At about this time there probably was not a steamship crossing the Atlantic of the character of the Admiral Pekhard, and with the number and variety of passengers she carried, on which there was not some kind of spy scare. So many dreadful things were happening at sea, and the Germans seemed so far-reaching and ruthless in their plots, that there was little wonder that this should be so.
It would have been the part of wisdom had Captain Hastings kept the matter quiet. Instead, the pompous little skipper had evidently revealed Ruth’s suspicions to the very person most concerned – Miss Lentz. Through her, word must have been passed to the flaxen-haired man Ruth had seen talking with her, and likewise to the officer, Dykman, who must likewise be in the plot.
What would be the outcome? If there really was a conspiracy to harm the ship, either on the sea or after she docked at New York, had it been nipped in the bud? Or would it be carried through, whether or no?
There was so little but suspicion to bolster up Ruth Fielding’s belief that she had no foundation upon which to build an actual accusation against Miss Lentz and her associates, whoever they might be.

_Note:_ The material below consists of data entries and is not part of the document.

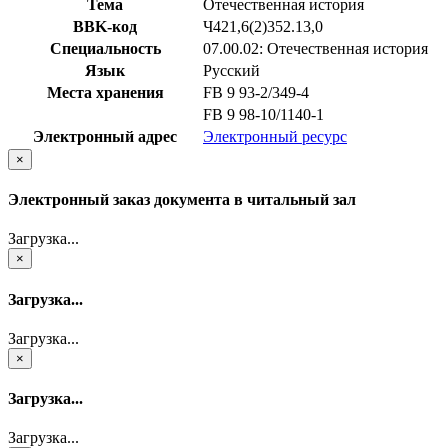
Тема
Отечественная история
BBK-код
Ч421,6(2)352.13,0
Специальность
07.00.02: Отечественная история
Язык
Русский
Места хранения
FB 9 93-2/349-4
FB 9 98-10/1140-1
Электронный адрес
Электронный ресурс
×
Электронный заказ документа в читальный зал
Загрузка...
×
Загрузка...
Загрузка...
×
Загрузка...
Загрузка...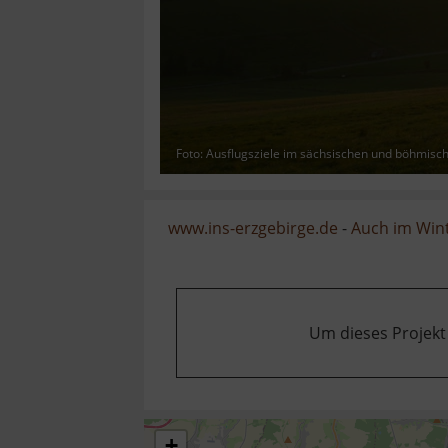
Foto: Ausflugsziele im sächsischen und böhmisc
www.ins-erzgebirge.de
-
Auch im Wint
Um dieses Projekt
+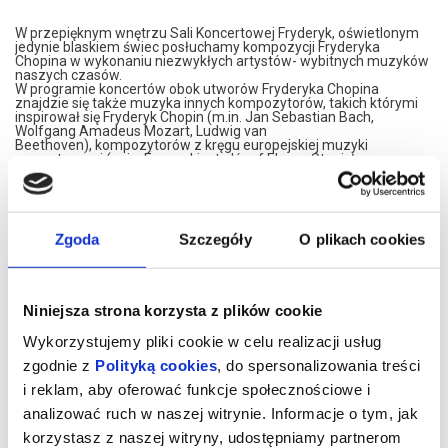
W przepięknym wnętrzu Sali Koncertowej Fryderyk, oświetlonym
jedynie blaskiem świec posłuchamy kompozycji Fryderyka
Chopina w wykonaniu niezwykłych artystów- wybitnych muzyków
naszych czasów.
W programie koncertów obok utworów Fryderyka Chopina
znajdzie się także muzyka innych kompozytorów, takich którymi
inspirował się Fryderyk Chopin (m.in. Jan Sebastian Bach,
Wolfgang Amadeus Mozart, Ludwig van
Beethoven), kompozytorów z kręgu europejskiej muzyki
romantycznej (m.in. Ferenc Liszt, Józef Elsner, Stanisław
Moniuszko), a także twórców późniejszych.
Koncerty są dwuczęściowym recitalami trwającymi ok. 60
minut, opartymi na popularnej w XIX wieku idei salonowych
spotkań muzycznych.
W przerwie koncertu poczęstujemy Państwa lampką wina
Zgoda
Szczegóły
O plikach cookies
musującego.
Prosimy o przybycie 15 minut przed koncertem.
*******
Niniejsza strona korzysta z plików cookie
Bezpieczne zakupy w Bilety24. W przypadku odwołania
wydarzenia, gwarantujemy automatyczny zwrot środków
Wykorzystujemy pliki cookie w celu realizacji usług
potwierdzony komunikatem wysyłanym na adres e-mail, podany
zgodnie z
Polityką cookies
, do spersonalizowania treści
podczas zakupu.
i reklam, aby oferować funkcje społecznościowe i
analizować ruch w naszej witrynie. Informacje o tym, jak
korzystasz z naszej witryny, udostępniamy partnerom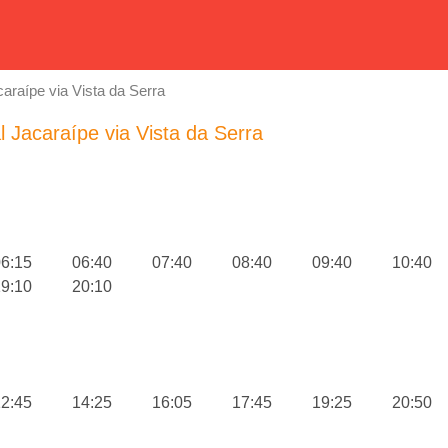
caraípe via Vista da Serra
l Jacaraípe via Vista da Serra
6:15
06:40
07:40
08:40
09:40
10:40
9:10
20:10
2:45
14:25
16:05
17:45
19:25
20:50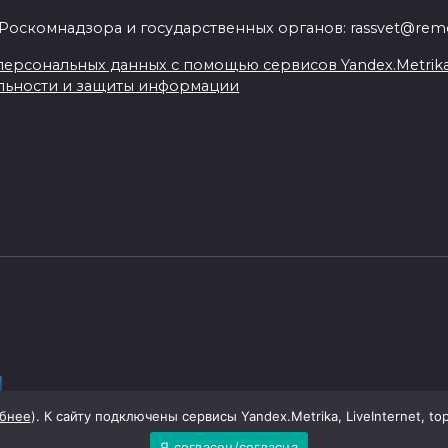
Роскомнадзора и государственных органов: rassvet@remo
ерсональных данных с помощью сервисов Yandex.Metrika, L
льности и защиты информации
бнее
). К сайту подключены сервисы Yandex.Metrika, LiveInternet, to
Я согласен/согласна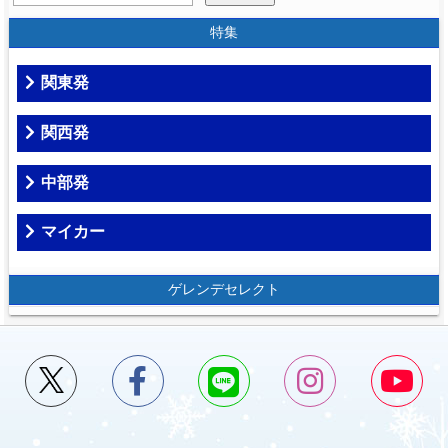
特集
関東発
関西発
中部発
マイカー
ゲレンデセレクト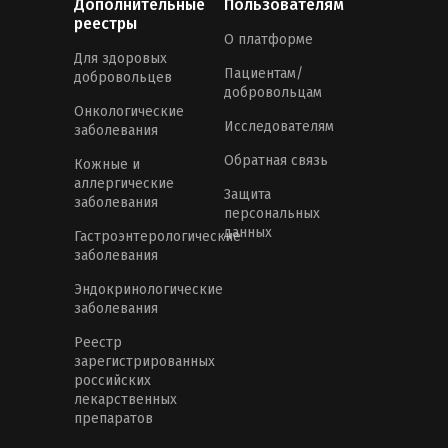
Дополнительные
Пользователям
реестры
О платформе
Для здоровых
Пациентам/
добровольцев
добровольцам
Онкологические
Исследователям
заболевания
Обратная связь
Кожные и
аллергические
Защита
заболевания
персональных
данных
Гастроэнтерологические
заболевания
Эндокринологические
заболевания
Реестр
зарегистрированных
российских
лекарственных
препаратов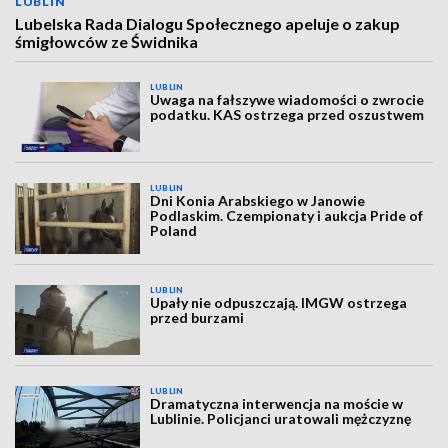
LUBLIN
Lubelska Rada Dialogu Społecznego apeluje o zakup
śmigłowców ze Świdnika
LUBLIN
Uwaga na fałszywe wiadomości o zwrocie
podatku. KAS ostrzega przed oszustwem
LUBLIN
Dni Konia Arabskiego w Janowie
Podlaskim. Czempionaty i aukcja Pride of
Poland
LUBLIN
Upały nie odpuszczają. IMGW ostrzega
przed burzami
LUBLIN
Dramatyczna interwencja na moście w
Lublinie. Policjanci uratowali mężczyznę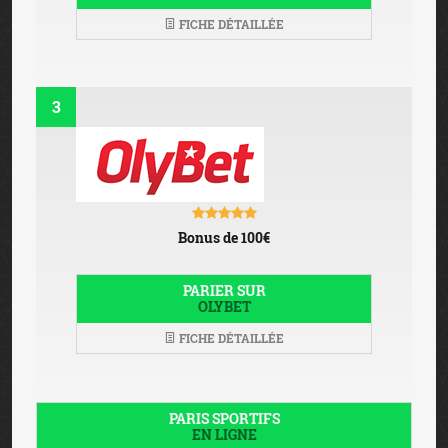
FICHE DÉTAILLÉE
3
Bonus de 100€
PARIER SUR
OLYBET
FICHE DÉTAILLÉE
PARIS SPORTIFS
EN LIGNE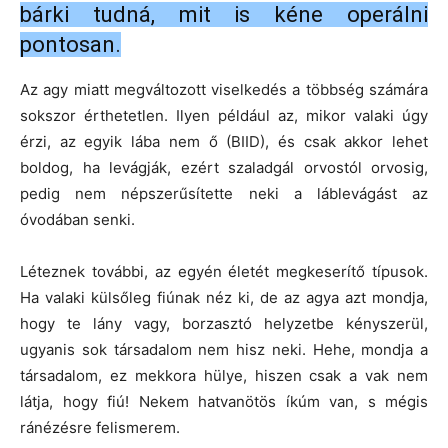
bárki tudná, mit is kéne operálni
pontosan.
Az agy miatt megváltozott viselkedés a többség számára
sokszor érthetetlen. Ilyen például az, mikor valaki úgy
érzi, az egyik lába nem ő (BIID), és csak akkor lehet
boldog, ha levágják, ezért szaladgál orvostól orvosig,
pedig nem népszerűsítette neki a láblevágást az
óvodában senki.
Léteznek további, az egyén életét megkeserítő típusok.
Ha valaki külsőleg fiúnak néz ki, de az agya azt mondja,
hogy te lány vagy, borzasztó helyzetbe kényszerül,
ugyanis sok társadalom nem hisz neki. Hehe, mondja a
társadalom, ez mekkora hülye, hiszen csak a vak nem
látja, hogy fiú! Nekem hatvanötös íkúm van, s mégis
ránézésre felismerem.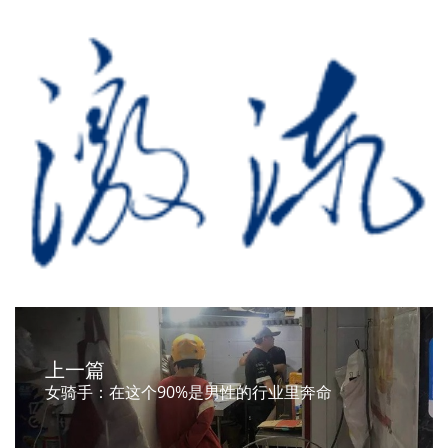
上一篇
女骑手：在这个90%是男性的行业里奔命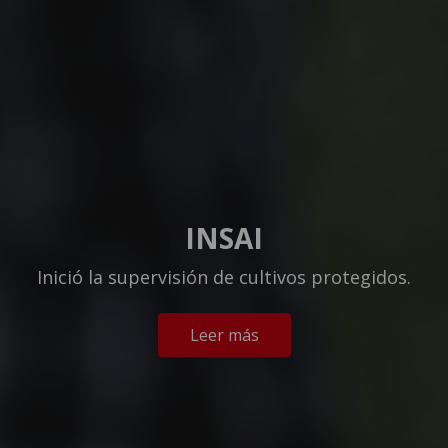
INSAI
Inició la supervisión de cultivos protegidos.
Leer más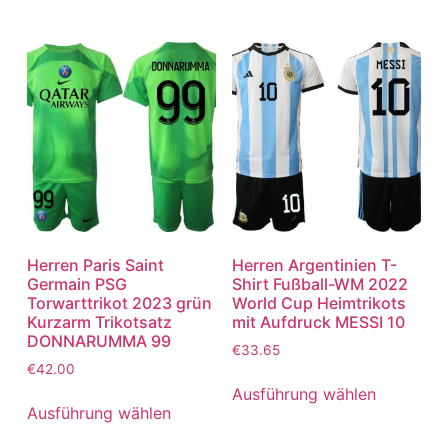
Herren Paris Saint
Herren Argentinien T-
Germain PSG
Shirt Fußball-WM 2022
Torwarttrikot 2023 grün
World Cup Heimtrikots
Kurzarm Trikotsatz
mit Aufdruck MESSI 10
DONNARUMMA 99
€
33.65
€
42.00
Ausführung wählen
Ausführung wählen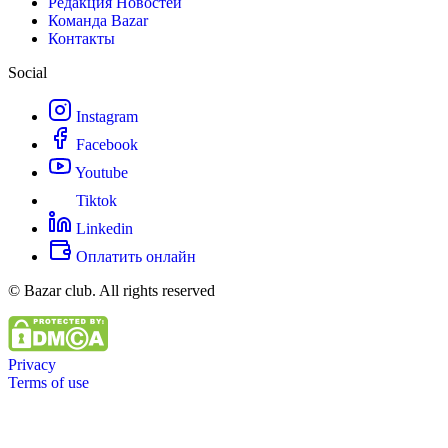
Редакция Новостей
Команда Bazar
Контакты
Social
Instagram
Facebook
Youtube
Tiktok
Linkedin
Оплатить онлайн
© Bazar club. All rights reserved
Privacy
Terms of use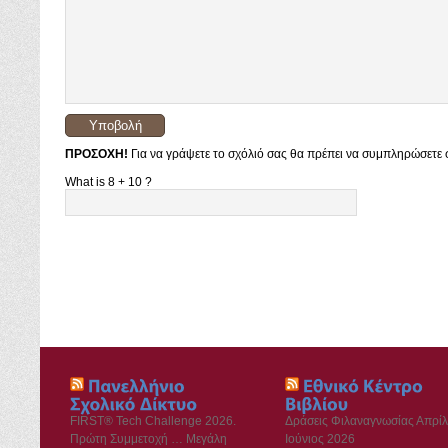
ΠΡΟΣΟΧΗ!
Για να γράψετε το σχόλιό σας θα πρέπει να συμπληρώσετε σ
What is 8 + 10 ?
FIRST® Tech Challenge 2026.
Δράσεις Φιλαναγνωσίας Απρίλ
Πρώτη Συμμετοχή … Μεγάλη
Ιούνιος 2026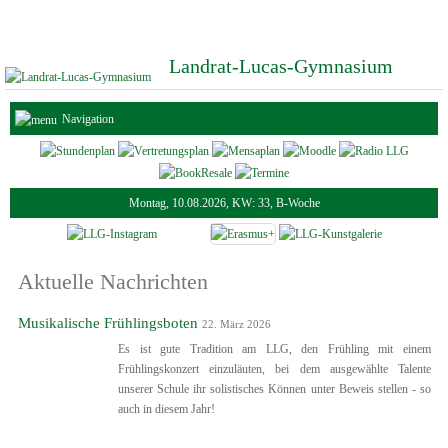
Landrat-Lucas-Gymnasium
Navigation
Montag, 10.08.2026, KW: 33, B-Woche
Aktuelle Nachrichten
Musikalische Frühlingsboten
22. März 2026
Es ist gute Tradition am LLG, den Frühling mit einem
Frühlingskonzert einzuläuten, bei dem ausgewählte Talente
unserer Schule ihr solistisches Können unter Beweis stellen - so
auch in diesem Jahr!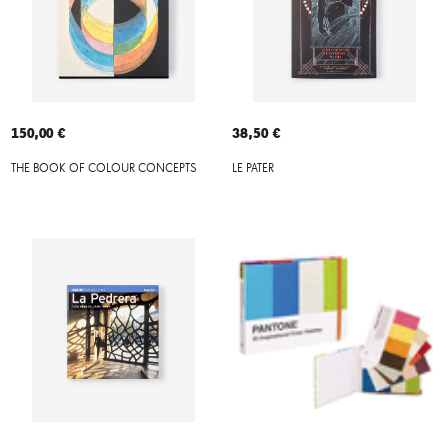
150,00 €
38,50 €
THE BOOK OF COLOUR CONCEPTS
LE PATER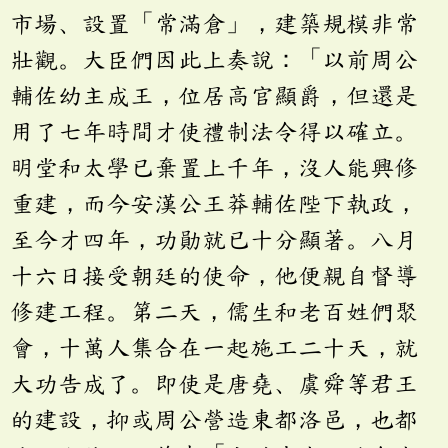
市場、設置「常滿倉」，建築規模非常
壯觀。大臣們因此上奏說：「以前周公
輔佐幼主成王，位居高官顯爵，但還是
用了七年時間才使禮制法令得以確立。
明堂和太學已棄置上千年，沒人能興修
重建，而今安漢公王莽輔佐陛下執政，
至今才四年，功勛就已十分顯著。八月
十六日接受朝廷的使命，他便親自督導
修建工程。第二天，儒生和老百姓們聚
會，十萬人集合在一起施工二十天，就
大功告成了。即使是唐堯、虞舜等君王
的建設，抑或周公營造東都洛邑，也都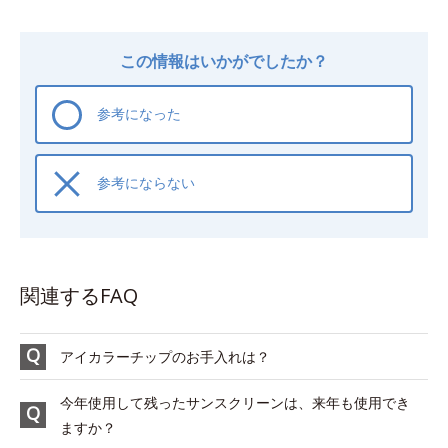
この情報はいかがでしたか？
参考になった
参考にならない
関連するFAQ
アイカラーチップのお手入れは？
今年使用して残ったサンスクリーンは、来年も使用でき
ますか？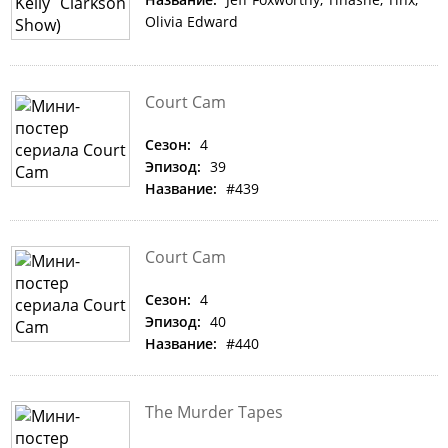
Olivia Edward
Court Cam
Сезон:
4
Эпизод:
39
Название:
#439
Court Cam
Сезон:
4
Эпизод:
40
Название:
#440
The Murder Tapes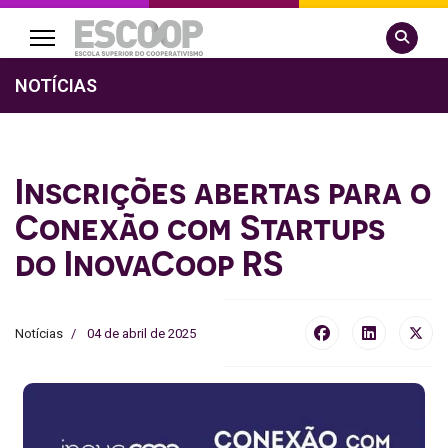
Pesquisa
NOTÍCIAS
Inscrições abertas para o
Conexão com Startups
do InovaCoop RS
Notícias
04 de abril de 2025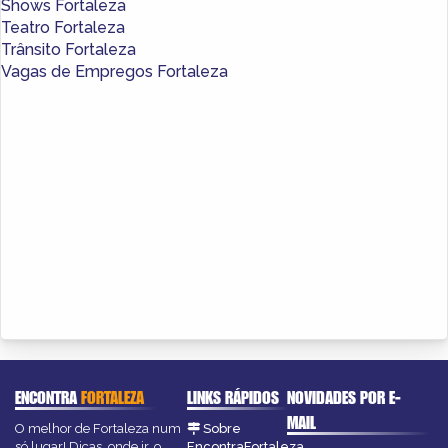
Shows Fortaleza
Teatro Fortaleza
Trânsito Fortaleza
Vagas de Empregos Fortaleza
ENCONTRA
FORTALEZA
LINKS RÁPIDOS
NOVIDADES POR E-
MAIL
O melhor de Fortaleza num
Sobre
só lugar! Dicas, onde ir, o
EncontraFortaleza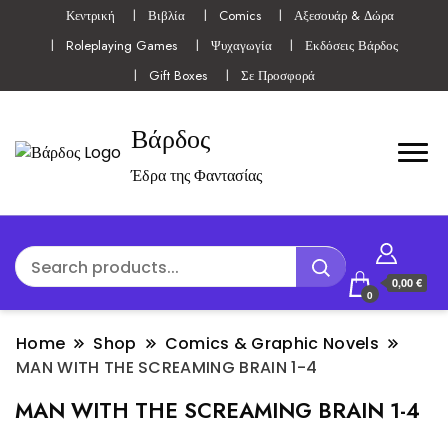
Κεντρική
Βιβλία
Comics
Αξεσουάρ & Δώρα
Roleplaying Games
Ψυχαγωγία
Εκδόσεις Βάρδος
Gift Boxes
Σε Προσφορά
Βάρδος
Έδρα της Φαντασίας
0,00 €
0
Home
Shop
Comics & Graphic Novels
MAN WITH THE SCREAMING BRAIN 1-4
MAN WITH THE SCREAMING BRAIN 1-4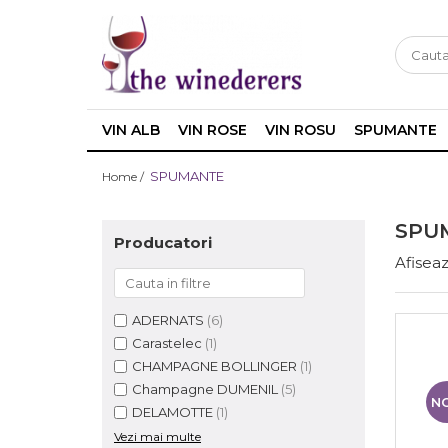
VIN ALB
VIN ROSE
VIN ROSU
SPUMANTE
SPUMANTE
Home /
SPU
Producatori
Afiseaz
ADERNATS
(6)
Carastelec
(1)
CHAMPAGNE BOLLINGER
(1)
Champagne DUMENIL
(5)
N
DELAMOTTE
(1)
Vezi mai multe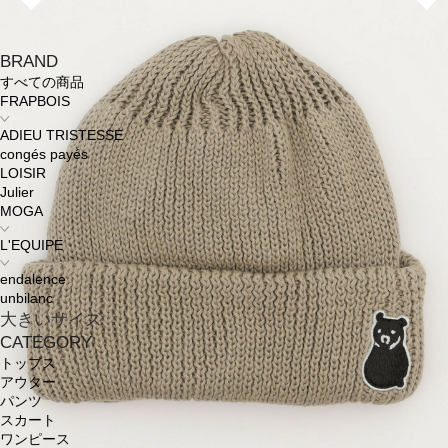
BRAND
すべての商品
FRAPBOIS
ADIEU TRISTESSE
congés payés
LOISIR
Julier
MOGA
L'EQUIPE
endalence
unbilanc
大きいサイズ
CATEGORY
トップス
アウター
パンツ
スカート
ワンピース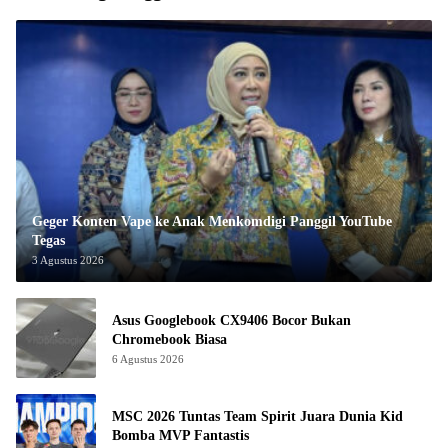
Geger Konten Vape ke Anak Menkomdigi Panggil YouTube
Tegas
3 Agustus 2026
Asus Googlebook CX9406 Bocor Bukan
Chromebook Biasa
6 Agustus 2026
MSC 2026 Tuntas Team Spirit Juara Dunia Kid
Bomba MVP Fantastis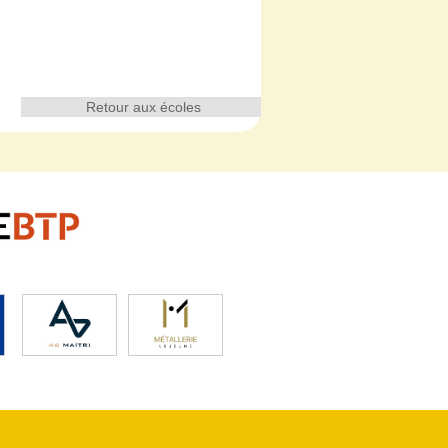
Retour aux écoles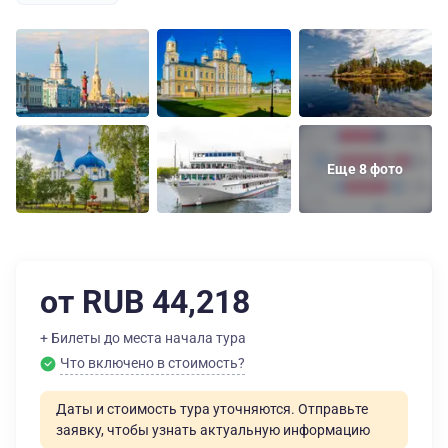
Еще 8 фото
от RUB 44,218
+ Билеты до места начала тура
Что включено в стоимость?
Даты и стоимость тура уточняются. Отправьте
заявку, чтобы узнать актуальную информацию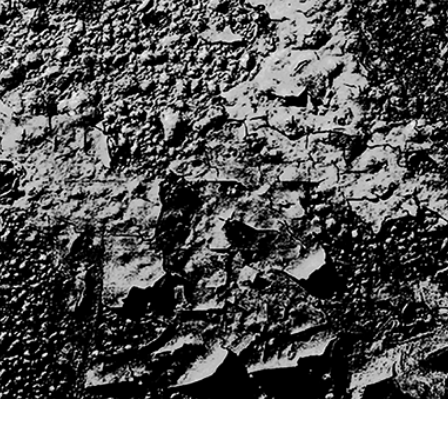
tfotoredigering
Fotoredigering av smycken
AI-träningsdata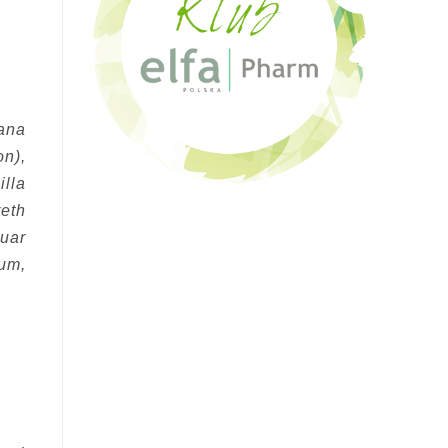
lana
n),
illa
eth
uar
fum,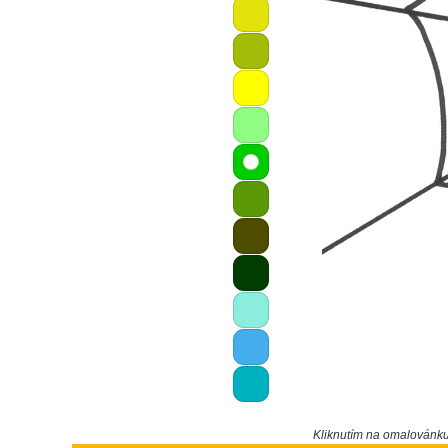
Kliknutím na omalovánk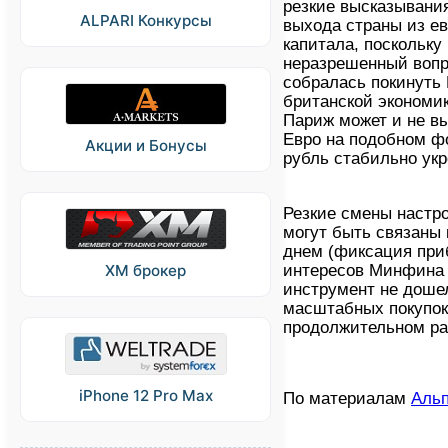
резкие высказывани
ALPARI Конкурсы
выхода страны из е
капитала, поскольку
неразрешенный вопр
собралась покинуть
британской экономи
Париж может и не в
Евро на подобном фо
Акции и Бонусы
рубль стабильно укр
Резкие смены настро
могут быть связаны
днем (фиксация приб
интересов Минфина 
XM брокер
инструмент не дошел
масштабных покупок 
продолжительном раз
iPhone 12 Pro Max
По материалам
Аль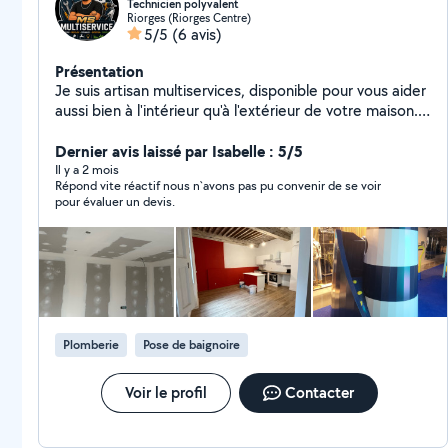
Technicien polyvalent
Riorges (Riorges Centre)
5/5
(6 avis)
Présentation
Je suis artisan multiservices, disponible pour vous aider
aussi bien à l'intérieur qu'à l'extérieur de votre maison.
Avec plusieurs années d'expérience en rénovation et
multiservices, je vous propose des prestations variées,
Dernier avis laissé par Isabelle : 5/5
sérieuses et adaptées à vos besoins. intérieur &
Il y a 2 mois
Répond vite réactif nous n`avons pas pu convenir de se voir
extérieur : montage, bricolage, manutention, entretien
pour évaluer un devis.
maison, jardin, tonte, taille, débroussaillage. Travail
soigné et rapide. Prestations éligibles au crédit d'impôt
(50 % de réduction)
Plomberie
Pose de baignoire
Voir le profil
Contacter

She felt the weakness of her case. There was, perhaps, some reason for Captain Hastings to doubt her word. But he should not have revealed her private information to the passengers. That not only was unfair to Ruth but made it almost impossible for her to prove her case.
She ate her lunch with the help of the steward, for her Red Cross friend had eaten and gone. When she returned to the open deck she saw Miss Lentz the center of a group of eagerly talking passengers. There were two wounded army officers in the group. They all stared curiously at Ruth Fielding as she passed. Nobody spoke to her. There was evidently being formed a cabal against her among the first cabin passengers.
Not that she particularly cared. There was really nobody she wished to be friendly with, and in ten days or so the ship would reach New York and the incident would be closed. That is, if nothing happened to retard the voyage.